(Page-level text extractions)
+-------+

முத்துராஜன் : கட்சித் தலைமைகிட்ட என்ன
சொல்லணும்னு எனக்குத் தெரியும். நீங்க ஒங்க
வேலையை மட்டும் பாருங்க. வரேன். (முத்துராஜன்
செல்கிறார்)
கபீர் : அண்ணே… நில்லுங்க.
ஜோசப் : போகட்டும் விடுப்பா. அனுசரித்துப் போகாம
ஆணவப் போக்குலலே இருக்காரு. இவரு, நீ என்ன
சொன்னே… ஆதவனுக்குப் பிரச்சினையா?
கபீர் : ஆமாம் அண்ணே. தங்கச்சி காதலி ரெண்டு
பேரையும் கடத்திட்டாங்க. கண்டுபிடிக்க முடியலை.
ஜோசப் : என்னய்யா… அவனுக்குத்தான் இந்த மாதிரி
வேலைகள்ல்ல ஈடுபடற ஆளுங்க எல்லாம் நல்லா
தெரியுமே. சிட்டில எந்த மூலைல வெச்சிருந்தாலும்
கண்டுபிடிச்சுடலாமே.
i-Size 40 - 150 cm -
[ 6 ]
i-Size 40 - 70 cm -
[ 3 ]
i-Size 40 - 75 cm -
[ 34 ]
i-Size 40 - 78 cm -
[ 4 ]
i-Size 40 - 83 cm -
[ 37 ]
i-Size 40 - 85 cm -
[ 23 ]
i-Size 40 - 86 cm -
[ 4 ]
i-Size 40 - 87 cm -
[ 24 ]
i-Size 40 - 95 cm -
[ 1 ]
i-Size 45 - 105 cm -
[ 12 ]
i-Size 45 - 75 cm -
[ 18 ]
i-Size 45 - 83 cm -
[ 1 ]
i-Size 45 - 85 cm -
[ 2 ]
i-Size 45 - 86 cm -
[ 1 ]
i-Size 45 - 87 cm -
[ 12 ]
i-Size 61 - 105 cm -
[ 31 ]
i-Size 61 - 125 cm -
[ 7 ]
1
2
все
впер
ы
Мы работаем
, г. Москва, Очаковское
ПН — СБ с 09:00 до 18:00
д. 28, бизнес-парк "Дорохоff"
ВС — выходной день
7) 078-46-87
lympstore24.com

+-------+

Reproduce the records above, substituting "i-SIZE" for every occurrence of "i-Size" and keeping everything else unchanged.

முத்துராஜன் : கட்சித் தலைமைகிட்ட என்ன
சொல்லணும்னு எனக்குத் தெரியும். நீங்க ஒங்க
வேலையை மட்டும் பாருங்க. வரேன். (முத்துராஜன்
செல்கிறார்)
கபீர் : அண்ணே… நில்லுங்க.
ஜோசப் : போகட்டும் விடுப்பா. அனுசரித்துப் போகாம
ஆணவப் போக்குலலே இருக்காரு. இவரு, நீ என்ன
சொன்னே… ஆதவனுக்குப் பிரச்சினையா?
கபீர் : ஆமாம் அண்ணே. தங்கச்சி காதலி ரெண்டு
பேரையும் கடத்திட்டாங்க. கண்டுபிடிக்க முடியலை.
ஜோசப் : என்னய்யா… அவனுக்குத்தான் இந்த மாதிரி
வேலைகள்ல்ல ஈடுபடற ஆளுங்க எல்லாம் நல்லா
தெரியுமே. சிட்டில எந்த மூலைல வெச்சிருந்தாலும்
கண்டுபிடிச்சுடலாமே.
i-SIZE 40 - 150 cm -
[ 6 ]
i-SIZE 40 - 70 cm -
[ 3 ]
i-SIZE 40 - 75 cm -
[ 34 ]
i-SIZE 40 - 78 cm -
[ 4 ]
i-SIZE 40 - 83 cm -
[ 37 ]
i-SIZE 40 - 85 cm -
[ 23 ]
i-SIZE 40 - 86 cm -
[ 4 ]
i-SIZE 40 - 87 cm -
[ 24 ]
i-SIZE 40 - 95 cm -
[ 1 ]
i-SIZE 45 - 105 cm -
[ 12 ]
i-SIZE 45 - 75 cm -
[ 18 ]
i-SIZE 45 - 83 cm -
[ 1 ]
i-SIZE 45 - 85 cm -
[ 2 ]
i-SIZE 45 - 86 cm -
[ 1 ]
i-SIZE 45 - 87 cm -
[ 12 ]
i-SIZE 61 - 105 cm -
[ 31 ]
i-SIZE 61 - 125 cm -
[ 7 ]
1
2
все
впер
ы
Мы работаем
, г. Москва, Очаковское
ПН — СБ с 09:00 до 18:00
д. 28, бизнес-парк "Дорохоff"
ВС — выходной день
7) 078-46-87
lympstore24.com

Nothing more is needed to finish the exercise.